We Are Young Acoustic
Janelle Monae is always amazing.
Performance As Design, by Brad Frost. Great thoughts and links. Performance is going to be a big focus for me in 2015.
I kind of want spell check for emails I receive, not just ones I send. Also someone needs to make a Ubiquiti server hosting service.
Life Hack: Put leftovers on top of your Mac Pro to keep them warm.
“Because the most-popular songs now stay on the charts for months, the relative value of a hit has exploded. The top 1 percent of bands and solo artists now earn 77 percent of all revenue from recorded music, media researchers report. And even though the amount of digital music sold has surged, the 10 best-selling tracks command 82 percent more of the market than they did a decade ago. The advent of do-it-yourself artists in the digital age may have grown music’s long tail, but its fat head keeps getting fatter.” — The Shazam Effect.
“If, like me, you are a staunch pogonophile and do not believe there is a single man who cannot be improved with a beard, these are happy times indeed.” The Guardian asks Have we reached peak beard?. Also check out their take on the lumbersexual, which a closet full of plaid shirts might indicate I’m trending toward.
Munchery is Eating the Restaurant, a cool write-up of Munchery which I’ve been a long-time fan of and is an Audrey company. Whenever I’m in SF I order from Munchery.
In the United States, the Federal Communications Commission in 2002 reclassified high-speed Internet access as an information service, which is unregulated, rather than as telecommunications, which is regulated. Its hope was that Internet providers would compete with one another to provide the best networks. That didn’t happen. The result has been that they have mostly stayed out of one another’s markets.

================

*Task requirements:*
Write the next part of the blog post of short links and remarks, picking up after its final sentence. The records that follow the blog post have no connection to it.

Chart interpretation records
================

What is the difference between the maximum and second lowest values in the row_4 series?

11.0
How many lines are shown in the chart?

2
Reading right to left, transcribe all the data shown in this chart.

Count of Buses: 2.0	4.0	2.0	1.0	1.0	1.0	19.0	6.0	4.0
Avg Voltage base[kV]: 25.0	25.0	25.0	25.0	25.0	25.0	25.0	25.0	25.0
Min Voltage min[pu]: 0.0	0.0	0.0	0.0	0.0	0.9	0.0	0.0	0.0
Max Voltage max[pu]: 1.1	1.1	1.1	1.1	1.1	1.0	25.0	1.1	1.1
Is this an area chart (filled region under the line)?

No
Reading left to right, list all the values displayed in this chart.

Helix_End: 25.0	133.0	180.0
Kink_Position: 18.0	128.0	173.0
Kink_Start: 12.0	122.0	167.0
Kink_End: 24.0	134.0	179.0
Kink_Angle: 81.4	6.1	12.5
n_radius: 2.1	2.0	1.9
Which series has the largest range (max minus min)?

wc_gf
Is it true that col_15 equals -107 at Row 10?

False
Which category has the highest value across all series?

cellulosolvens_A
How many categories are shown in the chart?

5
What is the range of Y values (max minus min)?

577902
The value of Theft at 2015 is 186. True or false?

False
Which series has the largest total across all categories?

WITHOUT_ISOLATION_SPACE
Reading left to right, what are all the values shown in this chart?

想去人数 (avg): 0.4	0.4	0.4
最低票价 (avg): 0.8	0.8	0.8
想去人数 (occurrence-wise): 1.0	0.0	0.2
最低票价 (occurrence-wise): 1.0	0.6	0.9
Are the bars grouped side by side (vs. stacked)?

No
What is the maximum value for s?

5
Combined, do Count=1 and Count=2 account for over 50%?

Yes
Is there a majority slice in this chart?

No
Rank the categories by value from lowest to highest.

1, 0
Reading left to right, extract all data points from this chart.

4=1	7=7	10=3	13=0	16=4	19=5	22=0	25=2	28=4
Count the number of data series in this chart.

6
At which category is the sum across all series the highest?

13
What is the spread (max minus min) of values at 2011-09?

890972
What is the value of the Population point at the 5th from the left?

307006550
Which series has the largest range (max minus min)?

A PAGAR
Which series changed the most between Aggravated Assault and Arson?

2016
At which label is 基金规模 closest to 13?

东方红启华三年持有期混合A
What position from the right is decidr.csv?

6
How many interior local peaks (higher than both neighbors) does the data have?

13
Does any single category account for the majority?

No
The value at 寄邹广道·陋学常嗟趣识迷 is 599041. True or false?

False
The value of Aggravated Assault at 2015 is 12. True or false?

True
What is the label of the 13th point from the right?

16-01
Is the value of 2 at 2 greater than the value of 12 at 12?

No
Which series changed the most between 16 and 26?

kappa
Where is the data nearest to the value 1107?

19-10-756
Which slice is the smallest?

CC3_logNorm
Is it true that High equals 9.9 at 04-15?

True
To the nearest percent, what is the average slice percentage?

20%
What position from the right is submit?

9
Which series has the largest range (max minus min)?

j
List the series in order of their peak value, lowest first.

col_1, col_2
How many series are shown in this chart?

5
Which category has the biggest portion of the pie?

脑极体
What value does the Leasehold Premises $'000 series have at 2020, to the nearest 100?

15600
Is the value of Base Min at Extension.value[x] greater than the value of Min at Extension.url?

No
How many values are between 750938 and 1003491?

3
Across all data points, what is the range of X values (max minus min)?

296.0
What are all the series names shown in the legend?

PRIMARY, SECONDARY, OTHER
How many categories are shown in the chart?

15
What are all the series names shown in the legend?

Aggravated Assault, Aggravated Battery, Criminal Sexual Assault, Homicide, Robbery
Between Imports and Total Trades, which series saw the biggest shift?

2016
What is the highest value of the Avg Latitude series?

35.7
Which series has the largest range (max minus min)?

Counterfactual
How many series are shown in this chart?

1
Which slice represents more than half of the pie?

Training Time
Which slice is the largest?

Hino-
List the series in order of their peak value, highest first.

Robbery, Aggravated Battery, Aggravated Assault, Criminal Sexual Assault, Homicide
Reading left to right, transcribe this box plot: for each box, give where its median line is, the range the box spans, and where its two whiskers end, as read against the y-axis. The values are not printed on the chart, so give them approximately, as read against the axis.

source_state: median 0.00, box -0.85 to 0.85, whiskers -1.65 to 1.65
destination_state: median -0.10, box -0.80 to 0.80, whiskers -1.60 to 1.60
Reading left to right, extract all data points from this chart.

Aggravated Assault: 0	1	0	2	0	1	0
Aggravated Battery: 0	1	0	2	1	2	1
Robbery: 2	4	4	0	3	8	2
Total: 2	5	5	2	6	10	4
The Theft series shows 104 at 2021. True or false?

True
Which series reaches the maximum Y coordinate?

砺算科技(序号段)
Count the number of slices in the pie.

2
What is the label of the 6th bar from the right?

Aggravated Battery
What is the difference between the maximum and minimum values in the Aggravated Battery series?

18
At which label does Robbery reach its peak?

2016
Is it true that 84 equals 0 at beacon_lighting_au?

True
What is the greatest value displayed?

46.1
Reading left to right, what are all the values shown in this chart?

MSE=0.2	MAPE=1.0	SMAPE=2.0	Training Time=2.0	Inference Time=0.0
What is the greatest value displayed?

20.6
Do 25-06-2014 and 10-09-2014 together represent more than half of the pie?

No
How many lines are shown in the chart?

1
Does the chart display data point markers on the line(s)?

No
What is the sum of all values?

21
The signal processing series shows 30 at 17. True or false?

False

================

*Answer to the problem:*
Why the U.S. Has Fallen Behind in Internet Speed and Affordability. Also has one of my favorite animated GIFs I’ve seen in a Times story.
From Novice to Master, and Back Again, by David Mackenzie.
I like to use the analogy of building bridges. If I have no principles, and I build thousands of bridges without any actual science, lots of them will fall down, and great disasters will occur.
Similarly here, if people use data and inferences they can make with the data without any concern about error bars, about heterogeneity, about noisy data, about the sampling pattern, about all the kinds of things that you have to be serious about if you’re an engineer and a statistician—then you will make lots of predictions, and there’s a good chance that you will occasionally solve some real interesting problems. But you will occasionally have some disastrously bad decisions. And you won’t know the difference a priori. You will just produce these outputs and hope for the best.
Today I learned there’s another Michael Jordan that is as awesome in machine learning as #23 is at basketball. IEEE’s article Machine-Learning Maestro Michael Jordan on the Delusions of Big Data and Other Huge Engineering Efforts is worth a read and a re-read.
It’s also worth noting that Professor Jordan did an AMA on Reddit, and actually disagreed with the title and characterization of the IEEE interview and wrote a follow-up and response on a WordPress-powered blog.
I’m as likely to give Twitter a hard time as anyone, but today I want to tell you about something great they did: Twitter open sourced their emoji set for anyone to use. We’ve been working with them behind the scenes on this and launched the emoji for WP.com as well. Support will be coming to Jetpack soon.
OnBeep, an Audrey company, has introduced their first product, the Onyx. It’s a lot like the communicator from Star Trek. (Don’t wear it with a red shirt.) Business Insider covers the news pretty well.
I spoke with Tony Conrad and Laurie Segall at Web Summit in Dublin today and was able to announce that Automattic has acquired Code For The People to join our VIP team. Techcrunch also covered the news.
Mother Jones covers the results in Texas of the election in a harsh but fair way: Wendy Davis Spent $36 Million and All She Got Was This Lousy Landslide. Now What?. I think Texas will be the focal point of American politics in years to come, but this was not the year it started.